Louis SALLERON. Justiça e política. Existe um nível ótimo de igualdade?, Revista Itineraires (França), n. 155, julho-agosto de 1974. 

UMA LIÇÃO DE PIO XII

“Em não poucos países, o Estado moderno vai convertendo-se em uma gigantesca máquina administrativa: toda a escala dos setores político, economico, social, intelectual, até o nascimento e a morte, quer converter em matéria de sua administração. Nada de maravilhar, portanto, se neste ambiente de impessoalidade, que tende a penetrar e envolver toda a vida, o sentido do bem comum se adormeça nas consciências dos indivíduos, e o Estado perca, cada vez mais, o primordial caráter de uma comunidade moral de cidadãos”.
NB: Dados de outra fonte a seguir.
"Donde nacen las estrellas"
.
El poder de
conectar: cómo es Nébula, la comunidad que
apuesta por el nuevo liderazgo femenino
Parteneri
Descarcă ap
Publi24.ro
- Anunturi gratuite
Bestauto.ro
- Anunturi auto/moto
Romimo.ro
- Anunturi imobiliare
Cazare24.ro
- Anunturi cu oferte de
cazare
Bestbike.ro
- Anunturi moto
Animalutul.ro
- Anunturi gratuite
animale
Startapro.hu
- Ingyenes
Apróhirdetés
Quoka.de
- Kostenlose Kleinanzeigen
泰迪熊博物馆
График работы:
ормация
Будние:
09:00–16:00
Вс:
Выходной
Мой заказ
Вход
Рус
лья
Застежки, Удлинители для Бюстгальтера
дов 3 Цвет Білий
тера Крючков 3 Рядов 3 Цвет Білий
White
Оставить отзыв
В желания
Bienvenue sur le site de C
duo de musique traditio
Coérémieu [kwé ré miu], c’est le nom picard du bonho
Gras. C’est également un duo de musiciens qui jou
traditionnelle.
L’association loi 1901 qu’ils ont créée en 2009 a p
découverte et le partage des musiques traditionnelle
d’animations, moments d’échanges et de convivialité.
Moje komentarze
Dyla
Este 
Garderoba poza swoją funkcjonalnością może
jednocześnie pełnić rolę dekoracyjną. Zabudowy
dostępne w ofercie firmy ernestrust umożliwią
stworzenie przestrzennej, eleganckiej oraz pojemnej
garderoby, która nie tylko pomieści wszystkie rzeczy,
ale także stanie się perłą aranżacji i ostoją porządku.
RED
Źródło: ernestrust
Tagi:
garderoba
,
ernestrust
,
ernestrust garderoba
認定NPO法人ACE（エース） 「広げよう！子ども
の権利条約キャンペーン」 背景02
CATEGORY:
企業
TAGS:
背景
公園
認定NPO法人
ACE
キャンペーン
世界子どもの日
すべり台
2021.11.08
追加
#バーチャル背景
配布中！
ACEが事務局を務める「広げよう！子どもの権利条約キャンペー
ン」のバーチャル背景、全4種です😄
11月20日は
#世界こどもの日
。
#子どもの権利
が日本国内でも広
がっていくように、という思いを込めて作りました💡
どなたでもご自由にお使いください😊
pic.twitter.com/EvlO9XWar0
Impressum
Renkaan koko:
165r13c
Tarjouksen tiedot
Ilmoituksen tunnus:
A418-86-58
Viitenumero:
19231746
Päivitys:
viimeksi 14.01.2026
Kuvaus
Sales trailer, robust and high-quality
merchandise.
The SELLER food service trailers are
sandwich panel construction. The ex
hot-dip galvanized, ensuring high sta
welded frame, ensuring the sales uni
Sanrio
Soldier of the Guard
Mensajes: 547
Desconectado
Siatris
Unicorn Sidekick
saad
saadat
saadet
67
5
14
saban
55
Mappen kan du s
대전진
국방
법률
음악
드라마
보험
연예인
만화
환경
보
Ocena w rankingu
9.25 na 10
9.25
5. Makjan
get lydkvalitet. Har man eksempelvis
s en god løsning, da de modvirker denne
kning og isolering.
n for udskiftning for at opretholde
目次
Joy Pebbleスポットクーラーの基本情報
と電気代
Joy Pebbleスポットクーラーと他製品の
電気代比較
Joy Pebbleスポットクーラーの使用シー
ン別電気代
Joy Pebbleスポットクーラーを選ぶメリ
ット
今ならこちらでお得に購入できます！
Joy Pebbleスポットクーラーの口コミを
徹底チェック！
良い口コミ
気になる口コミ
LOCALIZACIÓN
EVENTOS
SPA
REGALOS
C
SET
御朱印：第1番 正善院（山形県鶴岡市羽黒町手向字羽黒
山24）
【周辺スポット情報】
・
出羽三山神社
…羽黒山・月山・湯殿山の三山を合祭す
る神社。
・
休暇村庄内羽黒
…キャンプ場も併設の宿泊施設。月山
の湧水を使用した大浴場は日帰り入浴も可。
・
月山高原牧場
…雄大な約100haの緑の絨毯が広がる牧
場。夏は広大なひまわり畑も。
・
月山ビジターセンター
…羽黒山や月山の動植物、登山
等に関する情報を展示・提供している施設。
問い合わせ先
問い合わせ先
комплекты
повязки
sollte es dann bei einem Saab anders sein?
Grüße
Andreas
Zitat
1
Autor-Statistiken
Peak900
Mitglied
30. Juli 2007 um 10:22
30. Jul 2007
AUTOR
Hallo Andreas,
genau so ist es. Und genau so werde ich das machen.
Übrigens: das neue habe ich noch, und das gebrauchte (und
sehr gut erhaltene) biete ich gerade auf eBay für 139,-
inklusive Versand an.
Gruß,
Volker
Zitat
Pio XII. Mensagem radiofônica de Natal, 1953.

QUANDO O PODER DO ESTADO FOR ABSOLUTO...

A sociedade em que vivemos está minada de incongruências, de tentativas de amalgamar posturas que se excluem mutuamente, de conciliar o impossível. Tentativas que vêm de séculos atrás, fruto dos quais tem sido o sacrifício paulatino e constante da liberdade e da justiça ante um estatismo crescente. Quando o Direito se converte em norma emanada do poder do Estado, sem possibilidade de outra fonte e dependendo tal norma unicamente da própria vontade do Estado, a justiça desaparece a não ser que se admita como tal qualquer normatividade estatal por mais monstruosa que pareça, até mesmo as disposições raciais nazis e as deportações em massa de Stalin. Como consequência, a liberdade também desaparece à medida que se sucedem umas a outras as disposições do poder político, reduzindo-se mais e mais o campo do agir humano conforme aumenta o do Estado, ficando finalmente reduzido àquilo que o Estado lhe permite, baseado unicamente na própria vontade estatal, com independência do campo de ação que corresponde ao homem enquanto pessoa individual e social. Em definitivo, a sociedade, como rede de relações entre seus diversos membros e grupos, relações variadíssimas, que respondem à cotidiana e pluriforme vida scial, acaba por morrer aniquilada pelo peso do poder estatal, quer seja por aprisioná-la, quer seja por suprimi-la.. Relações que obedecem à sociabilidade do homem, e que correspondem à organização social em grupos ou corpos intermediários entre o homem o Estado, em que se plasma o uso de liberdades concretas. Quando o poder do Estado se acrescenta diminui o da sociedade, o das pessoas individuais e o dos grupos que a formam. Quando o poder do Estado for absoluto, o da sociedade será nulo. Recordemos que o Império Romano caiu pelo poder absoluto do Estado, segundo relata Rostovtzeff, ou como assinalou Gonzague de Reynold, porque o “país legal” arruinou o “país real”.


Estanislao CANTERO. Estatismo y Libertad: libertade de prensa y liberdad de enseñanza. Revista “El Pensamiento Navarro”, 12 de outubro de 1974.